La proposition de la minorité III (Scherer Marcel) voudrait introduire une contribution paritaire des employeurs et des salariés: cela n'existe nulle part actuellement en Suisse. Seul le canton du Valais, qui a par ailleurs les allocations familiales les plus "hautes" de Suisse, prévoit une participation des employés au financement du système. Tous les autres cantons n'ont recours qu'à la participation des employeurs pour financer le système. [PAGE 336]

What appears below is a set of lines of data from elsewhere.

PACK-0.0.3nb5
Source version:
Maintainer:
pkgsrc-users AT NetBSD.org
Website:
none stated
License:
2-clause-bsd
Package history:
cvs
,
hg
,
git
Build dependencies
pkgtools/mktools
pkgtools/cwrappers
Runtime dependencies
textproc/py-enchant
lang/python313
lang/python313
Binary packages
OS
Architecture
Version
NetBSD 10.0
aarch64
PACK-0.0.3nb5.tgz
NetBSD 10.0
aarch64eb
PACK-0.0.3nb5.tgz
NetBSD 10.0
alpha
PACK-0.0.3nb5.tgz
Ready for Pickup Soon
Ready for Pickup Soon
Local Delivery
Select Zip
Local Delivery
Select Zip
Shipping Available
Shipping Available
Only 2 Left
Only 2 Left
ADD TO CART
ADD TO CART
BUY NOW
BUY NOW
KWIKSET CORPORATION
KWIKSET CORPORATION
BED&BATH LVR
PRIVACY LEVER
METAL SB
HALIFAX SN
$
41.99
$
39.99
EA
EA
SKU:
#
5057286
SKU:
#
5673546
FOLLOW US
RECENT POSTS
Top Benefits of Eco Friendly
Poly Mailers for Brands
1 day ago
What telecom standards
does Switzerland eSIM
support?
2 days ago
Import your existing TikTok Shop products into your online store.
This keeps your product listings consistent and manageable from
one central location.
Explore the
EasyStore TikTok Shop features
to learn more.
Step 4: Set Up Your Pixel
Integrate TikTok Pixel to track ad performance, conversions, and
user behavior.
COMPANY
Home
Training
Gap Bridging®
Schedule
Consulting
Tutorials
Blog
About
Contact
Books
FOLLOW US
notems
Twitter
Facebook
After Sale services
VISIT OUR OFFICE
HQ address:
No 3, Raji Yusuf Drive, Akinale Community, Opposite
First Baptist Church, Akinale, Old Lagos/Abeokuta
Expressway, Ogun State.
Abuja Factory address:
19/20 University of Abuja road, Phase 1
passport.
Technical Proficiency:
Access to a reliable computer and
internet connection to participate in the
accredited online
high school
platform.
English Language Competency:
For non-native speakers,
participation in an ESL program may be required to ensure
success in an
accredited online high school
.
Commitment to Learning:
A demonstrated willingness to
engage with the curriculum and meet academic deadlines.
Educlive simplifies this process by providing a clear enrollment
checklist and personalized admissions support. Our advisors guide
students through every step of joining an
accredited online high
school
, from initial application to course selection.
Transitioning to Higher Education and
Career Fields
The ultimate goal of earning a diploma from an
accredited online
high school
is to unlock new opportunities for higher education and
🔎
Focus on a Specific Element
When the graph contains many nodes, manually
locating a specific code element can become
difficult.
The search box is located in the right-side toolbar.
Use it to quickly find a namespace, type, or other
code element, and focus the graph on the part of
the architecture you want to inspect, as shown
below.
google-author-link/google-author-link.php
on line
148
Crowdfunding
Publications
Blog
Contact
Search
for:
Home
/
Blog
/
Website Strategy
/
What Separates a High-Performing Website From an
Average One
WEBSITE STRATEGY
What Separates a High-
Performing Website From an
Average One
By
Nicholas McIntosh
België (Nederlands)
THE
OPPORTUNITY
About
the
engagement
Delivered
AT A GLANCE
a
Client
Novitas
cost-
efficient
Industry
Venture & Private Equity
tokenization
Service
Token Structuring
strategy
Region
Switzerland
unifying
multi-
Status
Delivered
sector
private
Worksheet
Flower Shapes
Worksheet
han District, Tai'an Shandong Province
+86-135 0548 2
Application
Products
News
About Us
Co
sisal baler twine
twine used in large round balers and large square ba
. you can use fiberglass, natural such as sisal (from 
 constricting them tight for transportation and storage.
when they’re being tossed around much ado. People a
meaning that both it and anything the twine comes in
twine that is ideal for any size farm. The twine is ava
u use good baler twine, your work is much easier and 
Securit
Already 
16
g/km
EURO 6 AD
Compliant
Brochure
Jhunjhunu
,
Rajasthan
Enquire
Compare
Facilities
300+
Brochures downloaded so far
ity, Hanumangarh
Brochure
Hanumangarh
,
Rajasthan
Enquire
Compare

Monsieur Scherer, poussé par les questions de Monsieur Gysin Hans Rudolf, a admis que sa proposition n'était pas complète si elle ne reprenait pas les lettres b et c selon la version de la majorité. C'est bien la moindre des choses, parce que la proposition de la minorité III telle quelle aurait établi une inégalité entre employés et indépendants, puisque seuls les employeurs et les employés, c'est-à-dire les salariés, auraient participé au financement du système. Les indépendants, eux, en auraient bénéficié sans participer à son financement. Avec l'adjonction à la proposition de la minorité III des lettres b et c selon la version de la majorité, ce point est corrigé. Il n'empêche que le problème de fond de la proposition de la minorité III demeure: c'est l'introduction obligatoire d'un financement paritaire par les employés et par les employeurs qui n'existe nulle part en Suisse, sauf dans une mesure très modeste en Valais. Le système selon la proposition de la majorité de la commission laisse plus de liberté aux cantons, et c'est une bonne chose.
Je vous recommande de donner la préférence au modèle de la majorité.